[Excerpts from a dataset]
· · · · · · ·

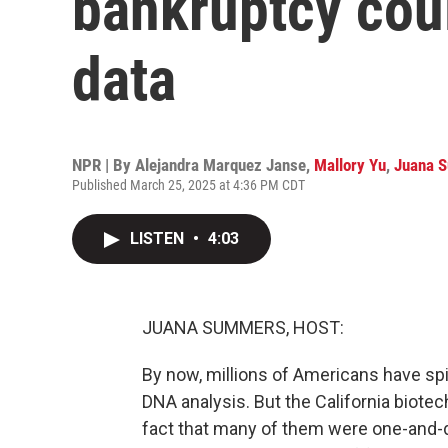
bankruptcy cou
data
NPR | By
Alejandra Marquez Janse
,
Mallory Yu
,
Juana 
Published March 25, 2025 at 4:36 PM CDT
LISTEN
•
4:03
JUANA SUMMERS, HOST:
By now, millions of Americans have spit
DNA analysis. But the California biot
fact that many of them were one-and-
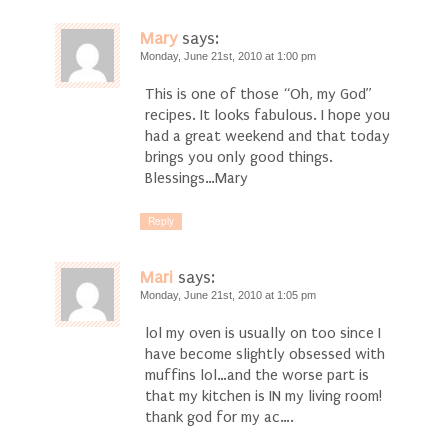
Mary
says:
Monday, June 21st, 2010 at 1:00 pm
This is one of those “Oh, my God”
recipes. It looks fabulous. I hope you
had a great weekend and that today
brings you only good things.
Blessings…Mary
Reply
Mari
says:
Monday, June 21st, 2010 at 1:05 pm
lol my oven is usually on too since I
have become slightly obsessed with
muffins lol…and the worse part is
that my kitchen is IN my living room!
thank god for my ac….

· · · · · · ·

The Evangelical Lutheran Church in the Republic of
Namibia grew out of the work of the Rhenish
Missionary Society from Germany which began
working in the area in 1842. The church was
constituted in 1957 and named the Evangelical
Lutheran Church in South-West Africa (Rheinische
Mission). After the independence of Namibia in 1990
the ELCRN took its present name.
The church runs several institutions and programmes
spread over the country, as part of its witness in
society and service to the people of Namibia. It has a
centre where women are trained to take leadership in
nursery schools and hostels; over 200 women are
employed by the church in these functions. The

· · · · · · ·

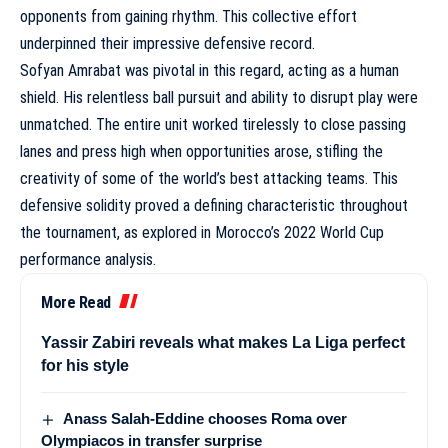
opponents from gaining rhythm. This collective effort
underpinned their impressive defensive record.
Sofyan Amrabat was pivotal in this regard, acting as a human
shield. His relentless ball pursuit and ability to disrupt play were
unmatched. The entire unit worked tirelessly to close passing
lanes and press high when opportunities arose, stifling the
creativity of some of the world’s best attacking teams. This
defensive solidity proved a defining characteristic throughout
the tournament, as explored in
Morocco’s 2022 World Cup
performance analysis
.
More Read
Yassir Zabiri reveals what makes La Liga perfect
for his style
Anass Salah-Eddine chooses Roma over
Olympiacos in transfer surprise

· · · · · · ·

*Exercise:*
Copy every line of the data that holds the string "have".

*Your solution:*
By now, millions of Americans have spit
have become slightly obsessed with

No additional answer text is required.